AI Vyuh Code QA
aivyuh codeqa
Self-ScanCase StudyCode Quality

We Scanned Our Own Codebase: 406 Findings in 35 Seconds

We ran our V5 Code QA agents on our own 15,586-line TypeScript codebase. Here's what 5 AI agents found — and what it means for AI-generated code quality.

AI Vyuh Engineering ·

We believe in eating our own cooking. Before offering Code QA scans to customers, we pointed our 5 AI agents at our own codebase — the V5 Vibe Code QA system itself.

Here’s what happened.

The Setup

  • Codebase: V5 Vibe Code QA monorepo
  • Size: 15,586 lines of code across 82 files
  • Primary language: TypeScript (71.4%)
  • Scan type: Tier 1 Quick Scan
  • Scan duration: 35.2 seconds
  • Scan ID: vcq-20260328-003

Overall Result: Grade D

That might seem surprising for our own product, but it’s expected.
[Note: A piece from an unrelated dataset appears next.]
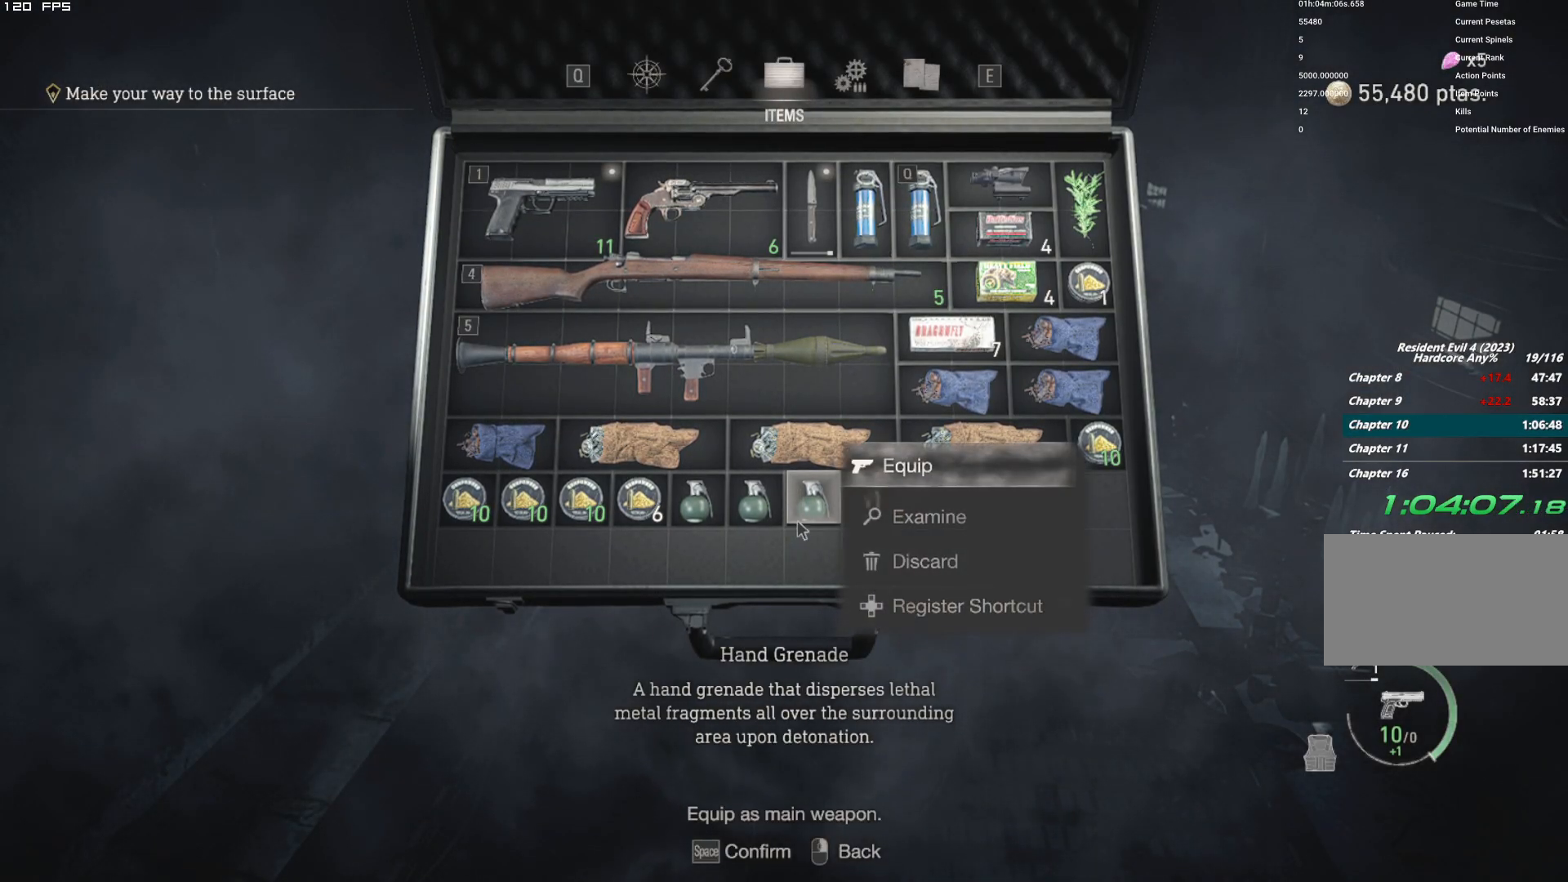
{"keys": [], "mouse": [], "events": [[134, "w", "down"], [250, "w", "up"], [367, "space", "down"], [467, "space", "up"]]}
Our codebase includes intentional vulnerable test fixtures — sample code with known issues used to validate our scanning agents. A clean score would actually mean our test suite is broken.

Findings by Category

CategoryFindingsGrade
Security75F
Dependency7F
Architecture27D
Test Coverage53D
Code Smells244A

Security: 75 findings (Grade F)

The bulk of security findings came from our test-repos/ directory — intentionally vulnerable code samples including hardcoded secrets, SQL injection patterns, and insecure defaults. In production code, we found 3 genuine medium-severity issues related to input validation on API endpoints.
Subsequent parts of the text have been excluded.